:: Task instructions ::
Decide whether each statement below agrees with the licensure finding on treatment plan updates: (a) The facility's own policy requires treatment plans to be updated every 60 days. (b) Client #3 was discharged on January 4, 2024. (c) Under section 709.92(b), treatment and rehabilitation plans must be reviewed and updated at least every 60 days. For each, answer yes or no and quote the deciding words of the finding.

:: Reading passage ::
Segment Open
709.92(b)  LICENSURE Treatment and rehabilitation services

709.92. Treatment and rehabilitation services. (b) Treatment and rehabilitation plans shall be reviewed and updated at least every 60 days.
Observations
Based on a review of client records, the facility failed to document treatment plan updates within the timeframes established by its policy, in seven out of seven records reviewed. The facility's policy dictates that treatment plans will be updated every thirty days.





Client #1 was admitted on June 3, 2024, and was discharged on July 9, 2024. There was no documentation of a treatment plan update in this client record.

Client #2 was admitted on February 5, 2024, and was discharged on June 3, 2024. There was no documentation of a treatment plan update in this client record.

Client #3 was admitted on October 10, 2023, and was discharged on January 4, 2024. There was no documentation of a treatment plan update in this client record.

Client #4 was admitted on September 8, 2023, and was discharged on August 11, 2024. There was no documentation of a treatment plan update in this client record.

Client #5 was admitted on September 15, 2023, and was discharged on November 28, 2023. There was no documentation of a treatment plan update in this client record.
Segment Closed
:: Data records ::
Segment Open
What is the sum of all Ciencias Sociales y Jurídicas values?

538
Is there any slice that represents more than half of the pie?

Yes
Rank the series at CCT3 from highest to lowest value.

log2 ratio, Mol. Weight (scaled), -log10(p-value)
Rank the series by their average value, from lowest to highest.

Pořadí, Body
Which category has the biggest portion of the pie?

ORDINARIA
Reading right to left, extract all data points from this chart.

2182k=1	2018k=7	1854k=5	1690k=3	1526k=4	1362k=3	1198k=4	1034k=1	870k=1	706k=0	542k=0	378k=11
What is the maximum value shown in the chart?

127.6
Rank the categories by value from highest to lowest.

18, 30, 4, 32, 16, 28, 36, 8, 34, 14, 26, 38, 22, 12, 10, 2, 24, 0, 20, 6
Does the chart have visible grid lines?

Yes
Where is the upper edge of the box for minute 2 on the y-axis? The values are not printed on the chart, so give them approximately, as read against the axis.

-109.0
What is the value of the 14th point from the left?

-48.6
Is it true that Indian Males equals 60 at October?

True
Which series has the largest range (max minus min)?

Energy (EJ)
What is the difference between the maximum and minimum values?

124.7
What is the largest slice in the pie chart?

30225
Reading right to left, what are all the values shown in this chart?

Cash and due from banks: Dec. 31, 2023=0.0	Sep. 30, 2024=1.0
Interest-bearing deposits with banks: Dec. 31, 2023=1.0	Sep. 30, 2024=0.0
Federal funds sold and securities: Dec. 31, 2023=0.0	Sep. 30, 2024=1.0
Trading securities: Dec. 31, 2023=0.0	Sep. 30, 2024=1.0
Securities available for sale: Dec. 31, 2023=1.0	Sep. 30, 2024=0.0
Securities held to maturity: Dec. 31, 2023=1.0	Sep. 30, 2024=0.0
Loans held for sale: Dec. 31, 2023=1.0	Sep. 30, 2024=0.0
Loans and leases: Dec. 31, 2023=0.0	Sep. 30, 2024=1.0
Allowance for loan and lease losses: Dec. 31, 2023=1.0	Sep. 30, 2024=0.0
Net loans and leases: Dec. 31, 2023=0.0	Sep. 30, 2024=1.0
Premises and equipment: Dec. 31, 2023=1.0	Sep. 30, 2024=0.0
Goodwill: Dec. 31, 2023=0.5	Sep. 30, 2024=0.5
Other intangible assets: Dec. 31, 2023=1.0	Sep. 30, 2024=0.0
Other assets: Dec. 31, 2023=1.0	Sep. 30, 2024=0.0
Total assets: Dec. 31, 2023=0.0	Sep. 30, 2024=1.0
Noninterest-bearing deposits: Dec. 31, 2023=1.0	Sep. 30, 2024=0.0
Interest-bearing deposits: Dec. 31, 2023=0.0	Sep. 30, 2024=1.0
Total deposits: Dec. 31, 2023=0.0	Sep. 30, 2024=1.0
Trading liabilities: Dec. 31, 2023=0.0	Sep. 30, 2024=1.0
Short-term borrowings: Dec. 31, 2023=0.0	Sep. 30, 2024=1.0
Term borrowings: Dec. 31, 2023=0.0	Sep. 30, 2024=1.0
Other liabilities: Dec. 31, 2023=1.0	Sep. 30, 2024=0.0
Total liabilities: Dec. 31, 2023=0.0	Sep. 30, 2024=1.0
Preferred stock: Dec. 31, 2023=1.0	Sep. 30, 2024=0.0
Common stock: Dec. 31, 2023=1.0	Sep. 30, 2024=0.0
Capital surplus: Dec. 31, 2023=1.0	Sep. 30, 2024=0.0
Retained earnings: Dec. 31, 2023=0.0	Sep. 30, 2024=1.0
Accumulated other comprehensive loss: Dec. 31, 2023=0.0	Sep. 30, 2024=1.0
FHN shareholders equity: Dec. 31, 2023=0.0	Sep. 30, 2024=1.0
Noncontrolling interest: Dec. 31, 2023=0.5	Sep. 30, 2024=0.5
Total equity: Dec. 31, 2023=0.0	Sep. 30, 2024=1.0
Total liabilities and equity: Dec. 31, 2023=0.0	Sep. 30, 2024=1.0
Segment Closed
:: Your solution ::
(a) No: "The facility's policy dictates that treatment plans will be updated every thirty days."
(b) Yes: "Client #3 was admitted on October 10, 2023, and was discharged on January 4, 2024."
(c) Yes: "Treatment and rehabilitation plans shall be reviewed and updated at least every 60 days."